▶ **Teks yang Diberikan**:
Setidaknya, Pelabuhan Penyeberangan Nusa Penida mampu melabuhkan kapal dengan
aman. Ia mampu difungsikan secara normal. Sebaliknya, Pelabuhan DBN adalah
pelabuhan mandul. Inilah yang mungkin disebut sebagai pembangunan yang teledor.
Besar kemungkinan, kurang melalui kajian yang matang.
Gagal Melabuhkan Kapal, Sukses
Melabuhkan Cinta
Konsekuensinya,
DBN gagal sebagai pelabuhan. Karena itu, masyarakat setempat justru
memanfaatkan dermaga ini sebagai tempat memancing, kegiatan (musiman) upacara
keagamaan yaitu nganyut atau prosesi
melarungkan sebagai rangkaian ngaben, nongkrong, dan terutama tempat pacaran.
Tahun
1990-an hingga 200-an, sebelum pariwisata melejit di NP, DBN menjadi titik
senter berkumpulnya para muda-mudi, baik dari wilayah timur, barat dan selatan
Pulau NP. Tak ada tongkrongan yang paling keren pada waktu itu, selain DBN.
Seingat
saya, setiap Galungan dan Kuningan terutama umanisnya, DBN menjadi serbuan
muda-mudi dari berbagai arah, yang ganteng-cantik dan dengan bau parfum yang
khas. Karena itu, setiap umanis Galungan dan Kuningan, DBN sesak oleh muda-mudi
mulai dari pangkal hingga ujung jembatan. Biasanya, pemandangan ini terlihat
pada sore hari hingga malam. Para jomblo mencari pasangan, sedangkan yang sudah
punya pasangan memadu cinta di tempat ini.

▶ **Tantangan**:
(a) Sebutkan semua kegiatan yang dilakukan masyarakat setempat di dermaga DBN menurut teks tentang Pelabuhan DBN.
(b) Jawablah pertanyaan berikut berdasarkan teks tentang Pelabuhan DBN.
(i) Dengan sebutan apa Pelabuhan DBN digambarkan dalam teks?
(ii) Pada hari apa DBN sesak oleh muda-mudi?
(iii) Pada waktu apa pemandangan muda-mudi itu biasanya terlihat?
(c) Lanjutkan teks tentang Pelabuhan DBN mulai setelah kalimat terakhirnya.

▶ **Data Hasil Ekstraksi**:
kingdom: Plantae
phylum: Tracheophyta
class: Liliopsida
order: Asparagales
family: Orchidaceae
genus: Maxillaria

...

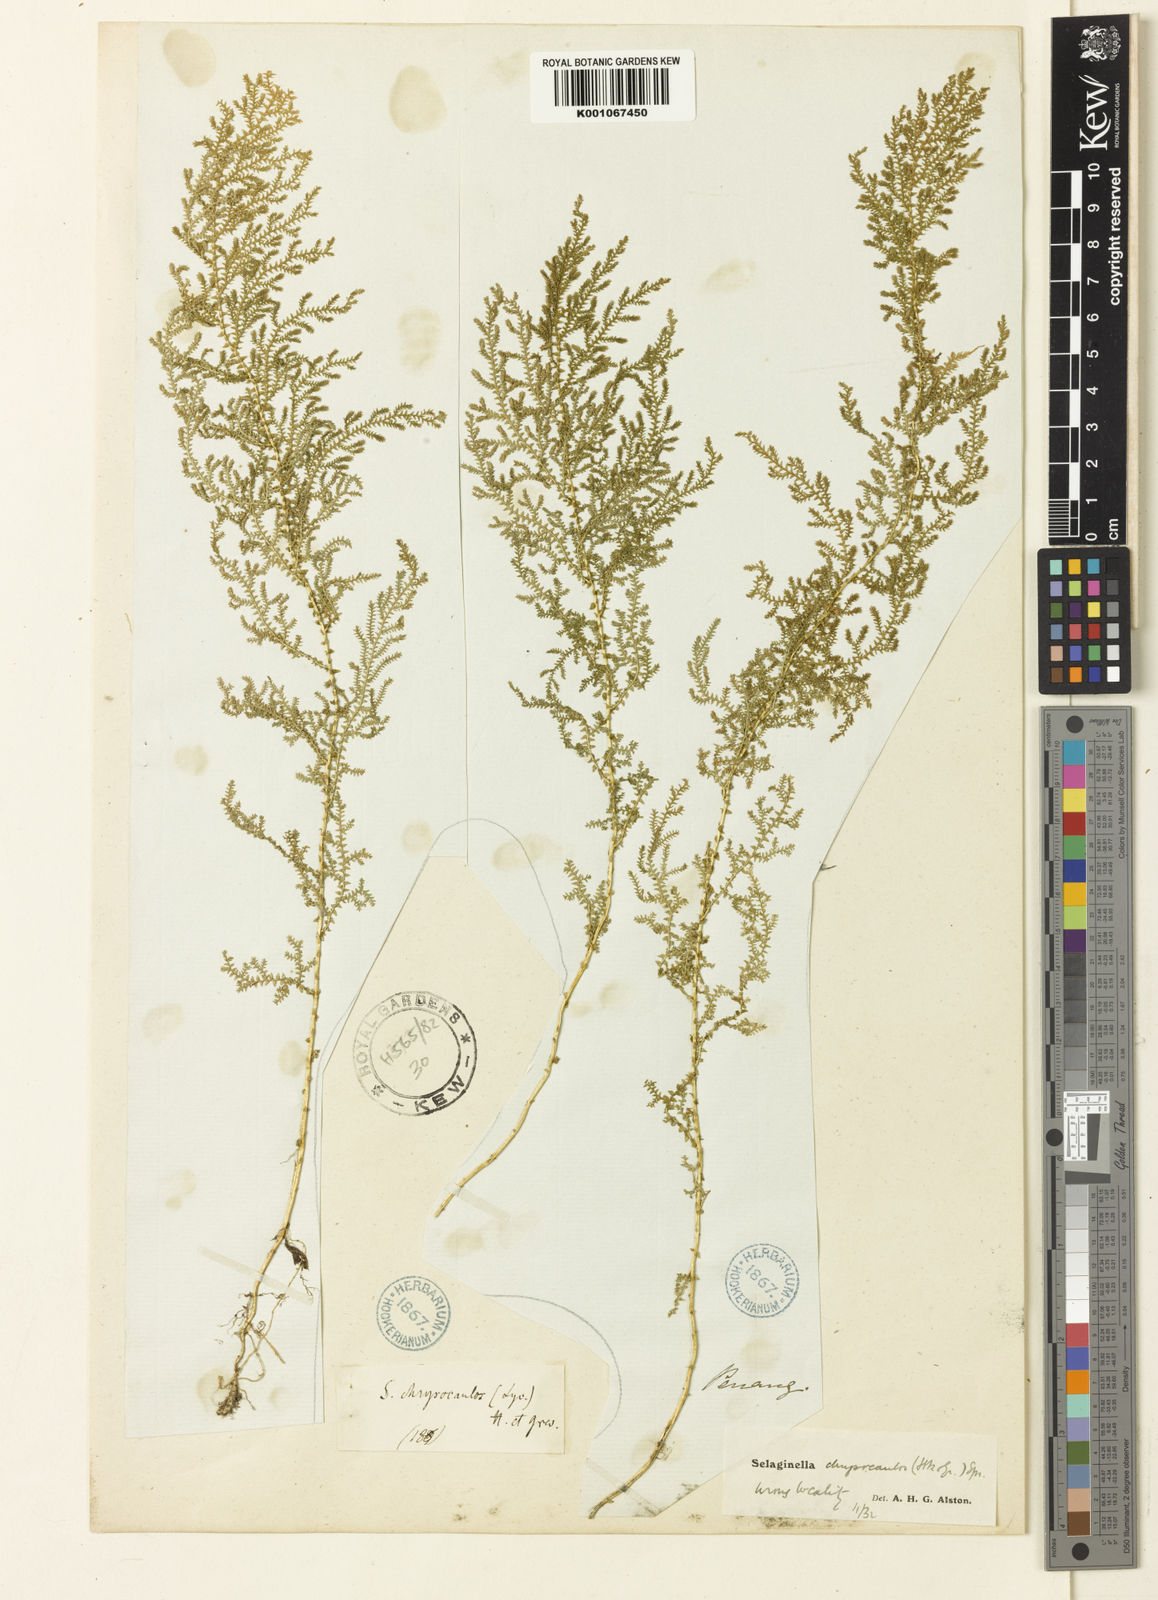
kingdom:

▶ **Jawaban Setiap Tugas**:
(a)
- memancing
- kegiatan (musiman) upacara keagamaan, yaitu nganyut atau prosesi melarungkan sebagai rangkaian ngaben
- nongkrong
- pacaran

(b)
(i) Pelabuhan mandul.
(ii) Setiap umanis Galungan dan Kuningan.
(iii) Pada sore hari hingga malam.

(c)
Apa
menariknya DBN bagi muda-mudi NP? Secara geografis, DBN cukup strategis. Ia
sangat mudah dijangkau dari berbagai belahan pulau di NP. Kedua, DBN kondusif
dan nyaman karena cukup jauh dari pemukiman warga. Ketiga, memiliki panorama
yang eksotis. Dari depan (barat), tampak hutan bakau di Pulau Nusa Lembongan—dan
sekaligus tempat sajian sunset yang eksotis. Depan agak barat (BD), mengalir
air laut yang mirip sungai membelah daratan NP dan Pulau Nusa Ceningan. Sebelah
selatan, menjulang tinggi puncak Bukit Mundi. Sedangkan, sebelah utara
membentang lautan dengan barisan pegunungan dan perbukitan di Bali daratan.
Sementara, di sekelilingnya terdengar gemericik air laut dan sesekali debur
ombak yang menghantam badan dermaga dan bibir pantai.
Latar
belakang inilah, yang menguatkan kesan romantisme di DBN. Tidak salah jika
muda-mudi memilih tempat ini sebagai tempat sekadar mencari kenalan,
nongkrong-nongkrong, maupun pacaran. Jika dihitung jumlah yang jadian hingga ke
pelaminan, mungkin jumlahnya banyak. Anda mungkin salah satunya? Ayo, ngaku,
nggak?
Jadi,
walaupun gagal menjalani peran sebagai dermaga pelabuhan, tetapi DBN cukup
sukses menjembati rasa cinta para muda-mudi di NP. Prestasi kecil ini tentu
saja tak perlu legitimasi. Tak perlu piagam atau trofi penghargaan. Nanti malah
menjadi serem. Ya, nggak? Masak ada kategori penghargaan “Dermaga Paling Sukses
Melabuhkan Cinta”. Ah, ada-ada saja. Tentu akan membuat orang-orang menjadi
senyum-senyum sendiri mendengarnya.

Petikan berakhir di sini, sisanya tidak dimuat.